Indeed, the second season ended with the second coming on the horizon and Crowley on the outs with his soulmate, the angel Aziraphale (Michael Sheen). It's good to hear that will be resolved. As for Gaiman, Tennant didn't mention him explicitly, but there can be no one else he means when he talks about a "slight rejig with the personnel."

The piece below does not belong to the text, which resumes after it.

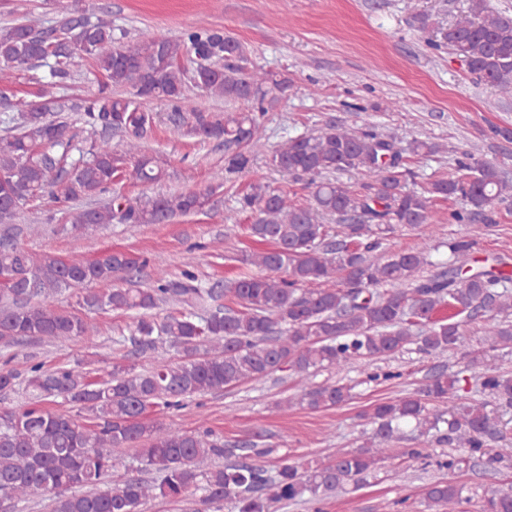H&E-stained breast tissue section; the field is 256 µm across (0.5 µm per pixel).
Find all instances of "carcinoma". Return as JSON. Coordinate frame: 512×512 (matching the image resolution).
<instances>
[{"label":"carcinoma","instance_id":"cac0c4a2","mask_svg":"<svg viewBox=\"0 0 512 512\" xmlns=\"http://www.w3.org/2000/svg\"><path fill=\"white\" fill-rule=\"evenodd\" d=\"M21 17L0 27V83L19 70L44 66L37 100L16 111L0 94L4 134H0V344L58 340L80 342L99 332L98 323L54 307V294L78 287L79 305L89 313L112 310L132 316L131 354L150 367L135 371L116 362L103 376L87 362L44 369L23 357L25 369L0 365V392L24 378L30 403L0 411V504L41 496L49 512H144L154 499L190 500L233 512H271L275 504L318 501L358 488L391 458L392 444L410 427L420 436L458 449L437 461L450 477L426 484V512H461L463 486L455 471L478 463L496 468L504 459L497 408H512V375L488 365L487 353L512 348V270L466 267L482 228L492 223L494 202L512 199V180L496 165L468 152L458 160L460 175L438 178L421 190L406 188L410 171L401 165L395 141L373 130L328 126L289 138L272 153L271 163L295 178H318L312 201L295 205L267 184H254L238 200L255 216L249 233L269 247L244 262L262 274H241L203 288L185 269L170 277L162 262L108 251L86 261L36 254L18 243L38 225L17 226L25 201L45 190L75 204L70 231L117 221L137 226L165 224L176 216L211 207V195L189 191L135 205L115 193L102 206L85 201L112 191L128 160L145 184L160 181L165 168L146 150L156 114L149 104L171 108L174 129L219 141L239 151L228 155L224 171L245 169L265 145L250 112H215L188 94L194 86L226 102L273 105L289 81L261 69L249 70L245 46L219 29H191L179 40L157 30L143 32L136 46L117 44L112 20L94 16L90 5H63V17L46 25L18 4ZM441 40L465 63L477 82L512 97V14L488 11L487 0H469L441 32ZM88 55L103 83L96 94L72 100L57 91L72 79V59ZM186 60L189 66L181 65ZM129 86L123 96L114 88ZM18 115H13V112ZM77 113L88 136L80 139L65 114ZM121 138L123 152L112 149ZM359 172L371 178L358 193L339 175ZM459 200L448 215L434 210L437 200ZM345 222L330 239L328 217ZM468 224L472 233L448 242L454 261L436 264L428 241L444 222ZM398 227L419 231V247L378 254L386 234ZM440 266L431 273L428 268ZM152 267L143 288L141 272ZM91 284H110L99 292ZM228 297L229 307L220 300ZM174 304L163 316L154 310ZM481 325V348L466 349L474 321ZM170 344L172 360L159 351ZM427 355L461 352L465 365L437 370L412 393L380 401L360 417L373 426L371 447L336 449L329 462L281 463L271 471L259 463L229 462L236 449L208 427L181 430L150 420L147 412L178 410L195 395L222 391L247 381L285 372L299 379L288 405L311 410L339 406L351 387L314 384L310 376L350 364L385 360L410 350ZM491 401L467 394L468 380ZM61 398L87 412V422L52 412L46 402ZM135 458L144 476L110 481L130 470ZM480 512H512V487L484 492Z\"/></svg>","mask_w":512,"mask_h":512}]
</instances>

David Tennant criticizes Harry Potter author J.K. Rowling
David Tennant is used to working with controversial creators. He was also a part of the Harry Potter film series, playing Barty Crouch Jr in 2005's Harry Potter and the Goblet of Fire. Those movies are based on the Harry Potter books by author J.K. Rowling, who in recent years has become known for her transphobic views. She made headlines the other week for celebrating with a picture of herself smoking a cigar on her superyact after after the UK’s Supreme Court decreed that the terms “woman” and “sex” refer only to biological woman and to biological sex, an act actor Pedro Pascal described as "heinous loser behavior."
Tennant didn't quite go that far, but does seem to think that celebrating the further marginalization of a very vulnerable group is, at minimum, in bad taste. He compared the new ruling to a law passed in the UK in 1988 prohibiting local authorities from promoting homosexuality. “We look back on that now as a medieval, absurd thing to try and say, and I think the way the trans community is being demonised and othered is exactly the same," Tennant said. "It’s become this kind of political football.”
“JK Rowling is a wonderful author who’s created brilliant stories, and I wish her no ill will, but I hope that we can all as a society, just let people be," Tennant said. "Just get out of people’s way.”
HBO is currently working on a Harry Potter TV series, so we've likely not heard the last of these sorts of discussion, not by the shadow of a long shot.